● **Filas**
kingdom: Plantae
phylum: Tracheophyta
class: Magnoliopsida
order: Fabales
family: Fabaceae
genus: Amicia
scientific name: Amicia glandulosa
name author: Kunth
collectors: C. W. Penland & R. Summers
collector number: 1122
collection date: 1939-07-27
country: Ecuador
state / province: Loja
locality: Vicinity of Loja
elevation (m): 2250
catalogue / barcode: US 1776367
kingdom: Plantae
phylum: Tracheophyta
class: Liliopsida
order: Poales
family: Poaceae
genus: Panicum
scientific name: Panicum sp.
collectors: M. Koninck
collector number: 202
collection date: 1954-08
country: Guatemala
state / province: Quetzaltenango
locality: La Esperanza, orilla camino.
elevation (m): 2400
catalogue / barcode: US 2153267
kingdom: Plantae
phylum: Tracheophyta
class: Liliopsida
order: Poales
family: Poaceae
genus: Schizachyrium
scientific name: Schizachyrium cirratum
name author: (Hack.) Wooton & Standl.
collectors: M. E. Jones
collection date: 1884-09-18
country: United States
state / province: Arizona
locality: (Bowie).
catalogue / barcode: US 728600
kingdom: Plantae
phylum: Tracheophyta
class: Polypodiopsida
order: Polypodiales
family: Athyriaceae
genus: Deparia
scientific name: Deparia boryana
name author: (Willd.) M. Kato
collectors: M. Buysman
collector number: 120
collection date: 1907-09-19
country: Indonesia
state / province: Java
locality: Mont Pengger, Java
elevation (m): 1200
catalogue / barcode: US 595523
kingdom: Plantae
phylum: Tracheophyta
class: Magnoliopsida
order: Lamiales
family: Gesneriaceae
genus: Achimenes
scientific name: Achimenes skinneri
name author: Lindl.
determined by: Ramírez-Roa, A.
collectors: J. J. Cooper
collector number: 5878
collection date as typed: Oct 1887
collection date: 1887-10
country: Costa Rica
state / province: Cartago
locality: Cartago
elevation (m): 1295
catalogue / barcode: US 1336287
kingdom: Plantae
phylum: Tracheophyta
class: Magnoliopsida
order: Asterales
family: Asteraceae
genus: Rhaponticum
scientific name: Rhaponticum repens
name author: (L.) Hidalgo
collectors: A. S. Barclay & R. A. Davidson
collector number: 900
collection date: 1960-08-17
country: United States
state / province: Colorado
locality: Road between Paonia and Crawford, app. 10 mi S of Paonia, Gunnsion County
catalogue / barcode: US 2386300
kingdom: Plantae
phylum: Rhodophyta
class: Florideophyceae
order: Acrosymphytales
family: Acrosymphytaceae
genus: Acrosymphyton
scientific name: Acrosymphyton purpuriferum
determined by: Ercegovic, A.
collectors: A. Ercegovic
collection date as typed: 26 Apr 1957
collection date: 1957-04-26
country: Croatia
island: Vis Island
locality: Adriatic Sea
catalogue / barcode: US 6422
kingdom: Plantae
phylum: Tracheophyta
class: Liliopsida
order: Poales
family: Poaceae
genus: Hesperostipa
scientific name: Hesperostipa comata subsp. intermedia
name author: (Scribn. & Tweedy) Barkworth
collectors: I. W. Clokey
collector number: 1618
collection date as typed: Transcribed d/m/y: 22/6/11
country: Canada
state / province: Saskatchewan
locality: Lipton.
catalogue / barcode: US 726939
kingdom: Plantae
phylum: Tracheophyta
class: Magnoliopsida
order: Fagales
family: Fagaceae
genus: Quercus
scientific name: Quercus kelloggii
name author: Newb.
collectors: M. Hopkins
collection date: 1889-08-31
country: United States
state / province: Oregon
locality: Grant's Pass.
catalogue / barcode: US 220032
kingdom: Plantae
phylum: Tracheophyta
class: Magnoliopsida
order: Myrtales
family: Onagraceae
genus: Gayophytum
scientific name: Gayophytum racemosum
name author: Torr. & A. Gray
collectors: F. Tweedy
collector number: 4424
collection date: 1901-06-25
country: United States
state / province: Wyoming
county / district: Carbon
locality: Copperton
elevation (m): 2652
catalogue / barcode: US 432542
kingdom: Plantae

● **Requisitos del ejercicio**
Copia de nuevo todas estas líneas, pero reemplaza "locality" por "place" sin tocar nada más.

● **Respuesta correcta**
kingdom: Plantae
phylum: Tracheophyta
class: Magnoliopsida
order: Fabales
family: Fabaceae
genus: Amicia
scientific name: Amicia glandulosa
name author: Kunth
collectors: C. W. Penland & R. Summers
collector number: 1122
collection date: 1939-07-27
country: Ecuador
state / province: Loja
place: Vicinity of Loja
elevation (m): 2250
catalogue / barcode: US 1776367
kingdom: Plantae
phylum: Tracheophyta
class: Liliopsida
order: Poales
family: Poaceae
genus: Panicum
scientific name: Panicum sp.
collectors: M. Koninck
collector number: 202
collection date: 1954-08
country: Guatemala
state / province: Quetzaltenango
place: La Esperanza, orilla camino.
elevation (m): 2400
catalogue / barcode: US 2153267
kingdom: Plantae
phylum: Tracheophyta
class: Liliopsida
order: Poales
family: Poaceae
genus: Schizachyrium
scientific name: Schizachyrium cirratum
name author: (Hack.) Wooton & Standl.
collectors: M. E. Jones
collection date: 1884-09-18
country: United States
state / province: Arizona
place: (Bowie).
catalogue / barcode: US 728600
kingdom: Plantae
phylum: Tracheophyta
class: Polypodiopsida
order: Polypodiales
family: Athyriaceae
genus: Deparia
scientific name: Deparia boryana
name author: (Willd.) M. Kato
collectors: M. Buysman
collector number: 120
collection date: 1907-09-19
country: Indonesia
state / province: Java
place: Mont Pengger, Java
elevation (m): 1200
catalogue / barcode: US 595523
kingdom: Plantae
phylum: Tracheophyta
class: Magnoliopsida
order: Lamiales
family: Gesneriaceae
genus: Achimenes
scientific name: Achimenes skinneri
name author: Lindl.
determined by: Ramírez-Roa, A.
collectors: J. J. Cooper
collector number: 5878
collection date as typed: Oct 1887
collection date: 1887-10
country: Costa Rica
state / province: Cartago
place: Cartago
elevation (m): 1295
catalogue / barcode: US 1336287
kingdom: Plantae
phylum: Tracheophyta
class: Magnoliopsida
order: Asterales
family: Asteraceae
genus: Rhaponticum
scientific name: Rhaponticum repens
name author: (L.) Hidalgo
collectors: A. S. Barclay & R. A. Davidson
collector number: 900
collection date: 1960-08-17
country: United States
state / province: Colorado
place: Road between Paonia and Crawford, app. 10 mi S of Paonia, Gunnsion County
catalogue / barcode: US 2386300
kingdom: Plantae
phylum: Rhodophyta
class: Florideophyceae
order: Acrosymphytales
family: Acrosymphytaceae
genus: Acrosymphyton
scientific name: Acrosymphyton purpuriferum
determined by: Ercegovic, A.
collectors: A. Ercegovic
collection date as typed: 26 Apr 1957
collection date: 1957-04-26
country: Croatia
island: Vis Island
place: Adriatic Sea
catalogue / barcode: US 6422
kingdom: Plantae
phylum: Tracheophyta
class: Liliopsida
order: Poales
family: Poaceae
genus: Hesperostipa
scientific name: Hesperostipa comata subsp. intermedia
name author: (Scribn. & Tweedy) Barkworth
collectors: I. W. Clokey
collector number: 1618
collection date as typed: Transcribed d/m/y: 22/6/11
country: Canada
state / province: Saskatchewan
place: Lipton.
catalogue / barcode: US 726939
kingdom: Plantae
phylum: Tracheophyta
class: Magnoliopsida
order: Fagales
family: Fagaceae
genus: Quercus
scientific name: Quercus kelloggii
name author: Newb.
collectors: M. Hopkins
collection date: 1889-08-31
country: United States
state / province: Oregon
place: Grant's Pass.
catalogue / barcode: US 220032
kingdom: Plantae
phylum: Tracheophyta
class: Magnoliopsida
order: Myrtales
family: Onagraceae
genus: Gayophytum
scientific name: Gayophytum racemosum
name author: Torr. & A. Gray
collectors: F. Tweedy
collector number: 4424
collection date: 1901-06-25
country: United States
state / province: Wyoming
county / district: Carbon
place: Copperton
elevation (m): 2652
catalogue / barcode: US 432542
kingdom: Plantae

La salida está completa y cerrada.